» **TASK INSTRUCTIONS**
Will you return, word for word, only the lines from the top of the data below down to and including the one with "micrograph of benign"?

» **DATA EXCERPT**
____________

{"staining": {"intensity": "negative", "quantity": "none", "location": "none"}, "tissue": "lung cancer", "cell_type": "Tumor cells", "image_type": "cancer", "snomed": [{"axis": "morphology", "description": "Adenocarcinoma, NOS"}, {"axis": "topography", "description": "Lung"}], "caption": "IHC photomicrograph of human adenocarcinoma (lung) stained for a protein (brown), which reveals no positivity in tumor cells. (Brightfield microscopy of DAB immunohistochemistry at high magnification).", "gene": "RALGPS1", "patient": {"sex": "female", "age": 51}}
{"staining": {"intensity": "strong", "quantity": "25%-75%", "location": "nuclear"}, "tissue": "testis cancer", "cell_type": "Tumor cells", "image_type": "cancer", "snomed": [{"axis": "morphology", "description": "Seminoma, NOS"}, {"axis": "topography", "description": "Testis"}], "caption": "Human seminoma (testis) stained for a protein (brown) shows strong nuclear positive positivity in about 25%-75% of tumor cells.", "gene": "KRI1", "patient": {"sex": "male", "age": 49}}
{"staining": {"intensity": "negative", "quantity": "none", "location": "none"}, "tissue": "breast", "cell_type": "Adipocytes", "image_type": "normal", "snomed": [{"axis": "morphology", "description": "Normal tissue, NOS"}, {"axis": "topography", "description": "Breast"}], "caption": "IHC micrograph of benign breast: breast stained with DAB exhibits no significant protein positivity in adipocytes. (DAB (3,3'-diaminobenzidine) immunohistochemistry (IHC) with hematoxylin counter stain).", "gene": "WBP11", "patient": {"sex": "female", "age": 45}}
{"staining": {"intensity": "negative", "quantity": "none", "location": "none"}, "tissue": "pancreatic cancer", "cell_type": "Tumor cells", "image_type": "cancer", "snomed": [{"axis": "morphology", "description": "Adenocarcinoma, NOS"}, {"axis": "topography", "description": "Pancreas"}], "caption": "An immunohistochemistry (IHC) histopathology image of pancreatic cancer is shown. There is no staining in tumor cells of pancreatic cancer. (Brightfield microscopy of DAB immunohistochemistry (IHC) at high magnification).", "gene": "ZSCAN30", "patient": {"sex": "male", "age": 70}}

____________

» **TASK SOLUTION**
{"staining": {"intensity": "negative", "quantity": "none", "location": "none"}, "tissue": "lung cancer", "cell_type": "Tumor cells", "image_type": "cancer", "snomed": [{"axis": "morphology", "description": "Adenocarcinoma, NOS"}, {"axis": "topography", "description": "Lung"}], "caption": "IHC photomicrograph of human adenocarcinoma (lung) stained for a protein (brown), which reveals no positivity in tumor cells. (Brightfield microscopy of DAB immunohistochemistry at high magnification).", "gene": "RALGPS1", "patient": {"sex": "female", "age": 51}}
{"staining": {"intensity": "strong", "quantity": "25%-75%", "location": "nuclear"}, "tissue": "testis cancer", "cell_type": "Tumor cells", "image_type": "cancer", "snomed": [{"axis": "morphology", "description": "Seminoma, NOS"}, {"axis": "topography", "description": "Testis"}], "caption": "Human seminoma (testis) stained for a protein (brown) shows strong nuclear positive positivity in about 25%-75% of tumor cells.", "gene": "KRI1", "patient": {"sex": "male", "age": 49}}
{"staining": {"intensity": "negative", "quantity": "none", "location": "none"}, "tissue": "breast", "cell_type": "Adipocytes", "image_type": "normal", "snomed": [{"axis": "morphology", "description": "Normal tissue, NOS"}, {"axis": "topography", "description": "Breast"}], "caption": "IHC micrograph of benign breast: breast stained with DAB exhibits no significant protein positivity in adipocytes. (DAB (3,3'-diaminobenzidine) immunohistochemistry (IHC) with hematoxylin counter stain).", "gene": "WBP11", "patient": {"sex": "female", "age": 45}}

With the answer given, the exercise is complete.